La collaboration avec les radiologues est alors indispensable en cas d'échec de la prise en charge par endo-urologie.

L'artériographie peut-être réalisée à la recherche d'une branche artérielle atypique ou d'un shunt artério-véineux [7]. Elle est orientée par les données de l'urétéroscopie souple. En cas de normalité de l'artériographie, une artériotomodensitométrie peut-être réalisée par des radiologues aguerris à la prise en charge de l'urologie et aux différentes techniques de radiologie interventionnelle. Une angiographie suprasélective sera alors réalisée afin d'accomplir une embolisation la plus limitée possible.

Conclusion

L'HR est une lésion rare pouvant être une cause d'hématurie macroscopique.

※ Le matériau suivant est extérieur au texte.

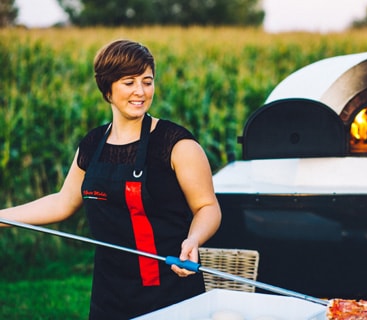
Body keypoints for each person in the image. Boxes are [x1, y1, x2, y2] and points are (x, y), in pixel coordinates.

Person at [0, 39, 222, 319]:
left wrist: (193, 240)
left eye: (147, 81)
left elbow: (208, 207)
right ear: (108, 89)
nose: (140, 91)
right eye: (129, 82)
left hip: (169, 287)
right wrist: (2, 217)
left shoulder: (177, 145)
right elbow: (62, 202)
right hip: (110, 292)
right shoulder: (92, 144)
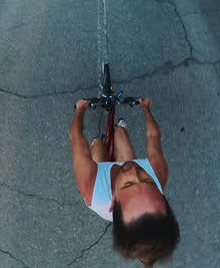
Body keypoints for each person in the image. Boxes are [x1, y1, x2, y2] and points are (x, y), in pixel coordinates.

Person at [69, 97, 180, 266]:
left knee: (97, 145)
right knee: (120, 134)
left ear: (113, 203)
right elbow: (153, 135)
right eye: (147, 181)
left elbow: (76, 137)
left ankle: (105, 140)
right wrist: (146, 109)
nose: (133, 170)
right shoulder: (158, 172)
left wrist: (80, 110)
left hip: (98, 176)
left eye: (128, 184)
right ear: (160, 194)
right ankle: (119, 132)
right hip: (109, 178)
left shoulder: (91, 188)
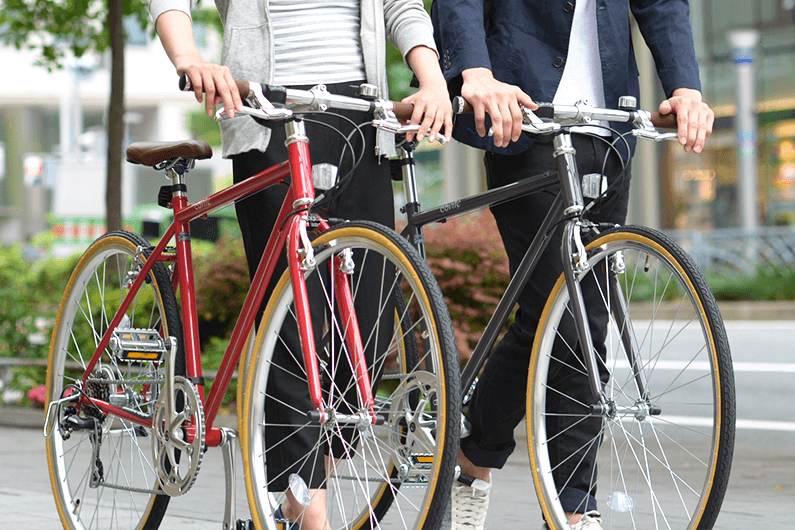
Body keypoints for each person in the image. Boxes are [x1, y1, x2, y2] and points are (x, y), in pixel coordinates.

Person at [148, 1, 452, 529]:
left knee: (371, 321)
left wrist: (431, 79)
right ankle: (308, 510)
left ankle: (297, 492)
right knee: (291, 319)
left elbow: (402, 6)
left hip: (361, 113)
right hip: (267, 111)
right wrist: (190, 58)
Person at [431, 0, 714, 529]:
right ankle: (575, 509)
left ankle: (475, 457)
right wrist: (474, 73)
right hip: (522, 116)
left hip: (610, 126)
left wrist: (685, 87)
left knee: (583, 315)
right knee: (556, 309)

Son diagnostic définitif en préopératoire reste extrêmement difficile malgré l'apport de l'imagerie moderne. Une fois le diagnostic suspecté, le traitement de première intention reste endoscopique avec coagulation in situ si la lésion est accessible. En cas d'échec, le recours à l'artériographie avec embolisation supra-sélective constitue une excellente alternative.

Références

1. DANESHMAND S., HUFFMAN J.L. : Endoscopic menagment of renal hemangioma. Urology 2002 ; 167 : 488-489.

2. NUMAN F., BERKMEN T., KORMAN U., OGUT G., COKYUKSEL O. : Cavernous hemangioma of the kidney. Case report. Clin. Imaging, 1993; 17 : 106-108.

3. JEFFREY A.M., MARK S. L., SACHIKO T.C., ARDIS M., DARIUSH S. : Renal cavernous hemangioma in a patient with the acquired immunodeficiency syndrome. Urology, 1996 ; 156 : 1759-1760.

4. CHRISTOPHER A.H, MARTIN I.R, FADI W.A. : Cavernous hemangioma presenting as a renal hilar mass. Urology, 1998 ; 160 : 2139-2140.

5. LEE H-S., KOH B-H., KIM J-W., KIM Y-S., CHO O-K., HAHM C-K. : Radiologic findings of renal hemangioma : report of three cases. Korean Journal of Radiology, 2000 ; 1 : 60-63.

6. JAHN H., RASMUSSEN L., NISSEN HM. : Hemangioma of the kidney. BJU, 1991 ; 68 : 113.

7. AGNARD P.H., KADI A.M., PNEAU M. : Difficultés du diagnostic radiologique des masses rénales. Une observation d'hémangiome du rein. J. Urol. 1989 ; 95 : 432-435.

8. SAIDI A., COMBES F., DELAPORTE V., BRETON X., TRAXER O., LECHEVALLIER E. : Ureteroscopie souple et matériel technique. Prog. Urol., 2006 ; 16 : 19-24.